The mountains were certainly exciting, as anyone who has driven between Auxerre and Nevers will tell you, and I was relieved to hit the motorway again. With no policemen bothering me, I could drift on slowly through the early evening down to Sauret-Beserve.

And was I glad to be back? I’d worked hard over the 20 or so days that I’d been away and covered a lot of ground.

Now I’m ready for a rest.

Tuesday 15th March 2011 – Well, I’m off!

Yes, and in news that will surprise, if not stagger, every single (and even the married) readers of this blog, yesterday I was up, breakfasted and working long before the alarm went off. And by choice as well!

We took the sofa and the mattress downstairs to Caliburn and they went off to the tip. Terry came to help so it didn’t take long. And after fuelling up at the garage where the old man moans like hell if you spill any diesel, we came home and carried on emptying.

mobalpa kitchen avenue de l'exposition jette brissels belgiumThe Estate Agent came and spent an hour poking around. She fell in love with the kitchen, which I knew she would, after all Marianne who chose it for me has excellent taste. And I mean – what with Liz whose taste is just as good, who can possibly go wrong?

Once that was done we loaded both vans, thoroughly cleaned up, hitched up the trailer to Caliburn and then fought our way through the rush-hour traffic to the motorway (well, it was 17:20 when we set off).
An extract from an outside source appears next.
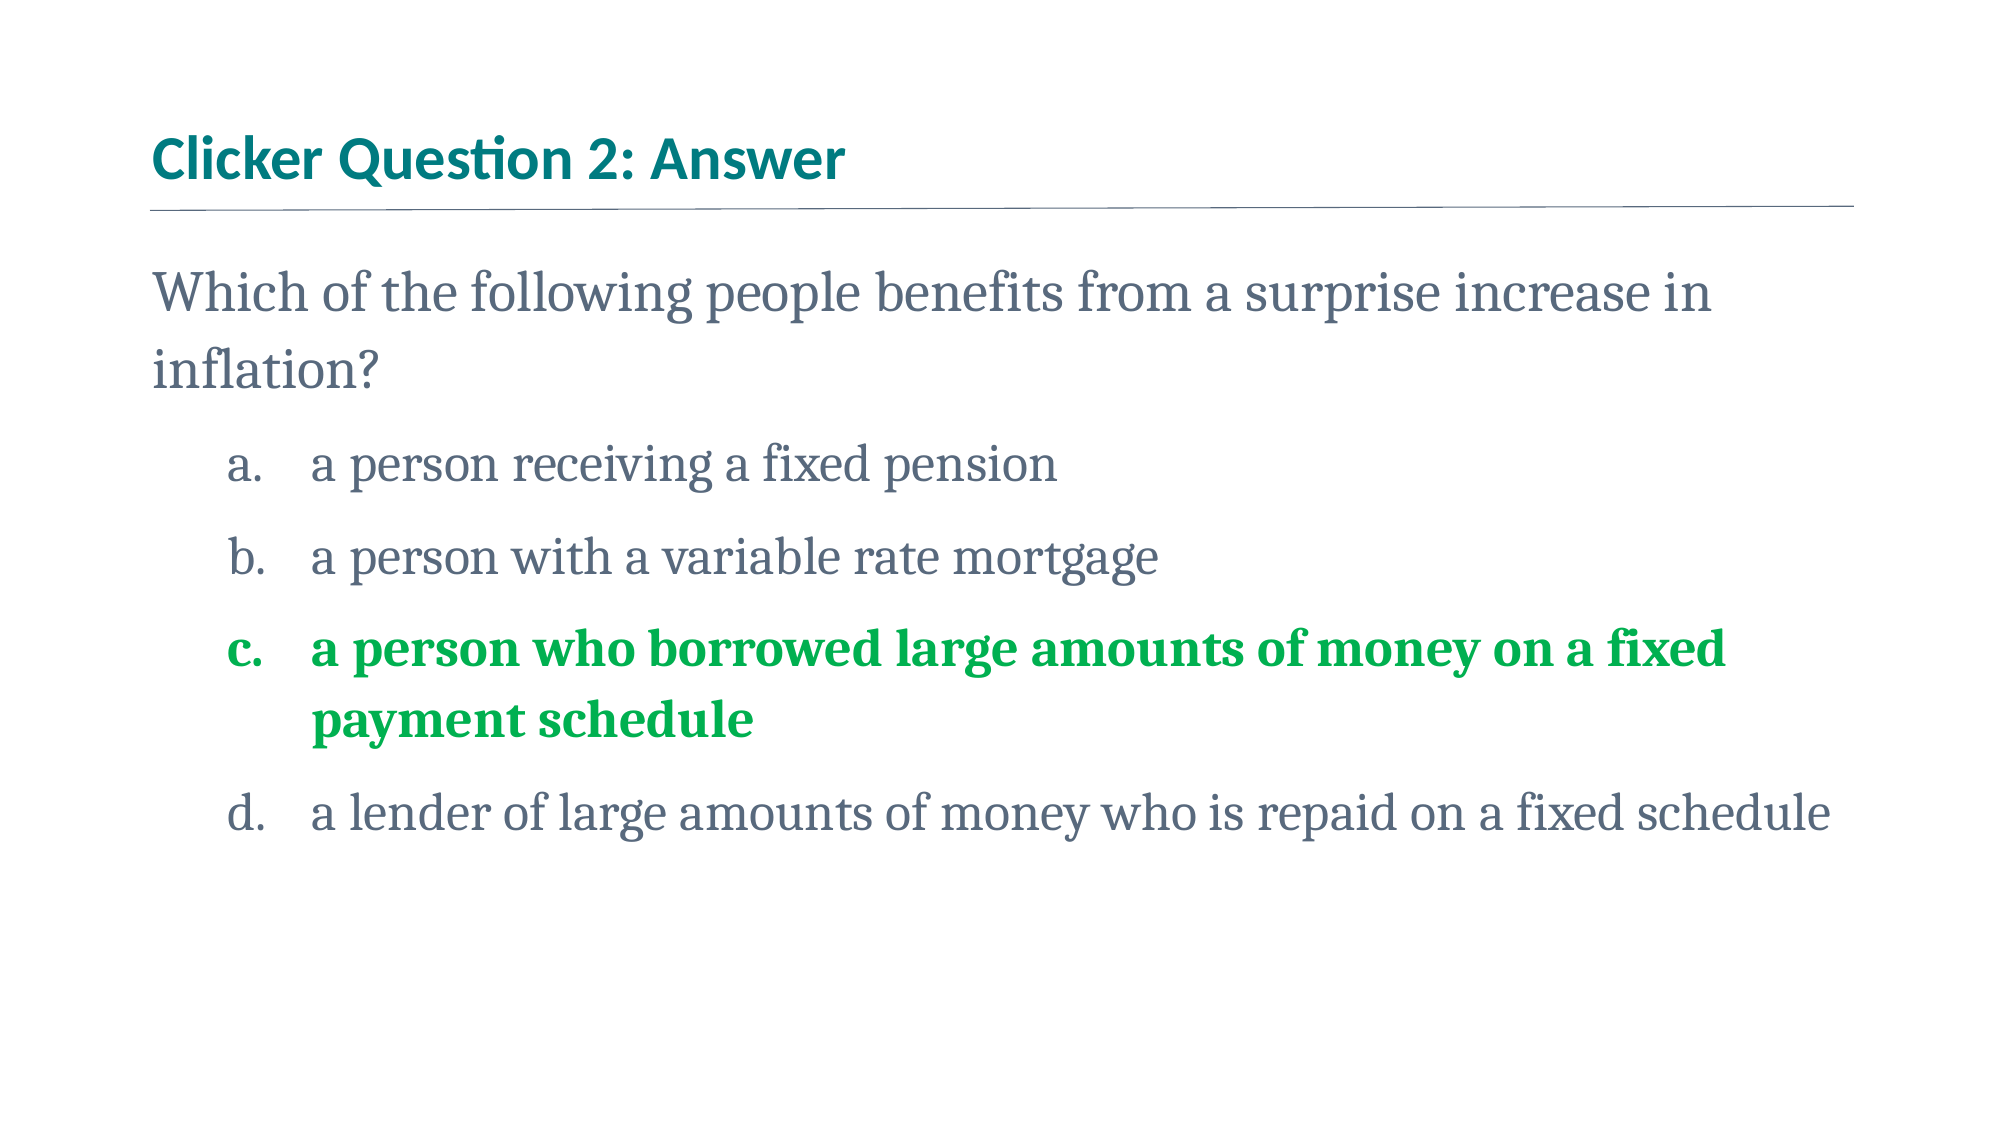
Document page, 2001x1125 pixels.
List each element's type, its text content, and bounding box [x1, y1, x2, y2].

title Clicker Question 2: Answer [137, 107, 1863, 211]
list Which of the following people benefits from a surprise increase in inflation? a person receiving a fixed pension a person with a variable rate mortgage a person who borrowed large amounts of money on a fixed payment schedule a lender of large amounts of money who is repaid on a fixed schedule [137, 238, 1863, 1020]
Terry and Liz went home at their own pace while Caliburn and I pulled the 2000E on the trailer over the Ardennes and then over the Monts de la Bourgogne, so it was a long night for us.

But having towed all kinds of trailers with all kinds of cars on them, this trailer that Terry bought to move his tractor and the scaffolding is the best that I have ever used and it is well-worth the money. I’m seriously impressed with that.

I had a few hours sleep on the N7 between Nevers and Moulins as I didn’t want to arrive here in the dark. Reversing the trailer in the pitch-black with no marker lights is not my idea of fun.

But talking of crashing, the concierge of the apartments came over to chat to me while we were loading the van.
While you were taking your old car out of the garage downstairs, you didn’t see anyone trying to break into the garage opposite? There’s a huge dent in the door as if someone has driven right into it trying to break it down
To be honest, Mme Rascar, while Terry and I were down there getting the car out, we didn’t see anyone else at all
Isn’t that bizarre?

What is even more bizarre though is that in the past, if anything in the building had gone slightly wrong, people would always come round to blame me for it, even if I hadn’t been there for a month. But they can’t say anything to me right now because they know what to expect. After the issues about my LDV being parked there for a while and the fuss that they made about it, there are two vehicles even more abandoned than the LDV parked there right now. And the first word that anyone says to me about anything and they know exactly what response they will receive.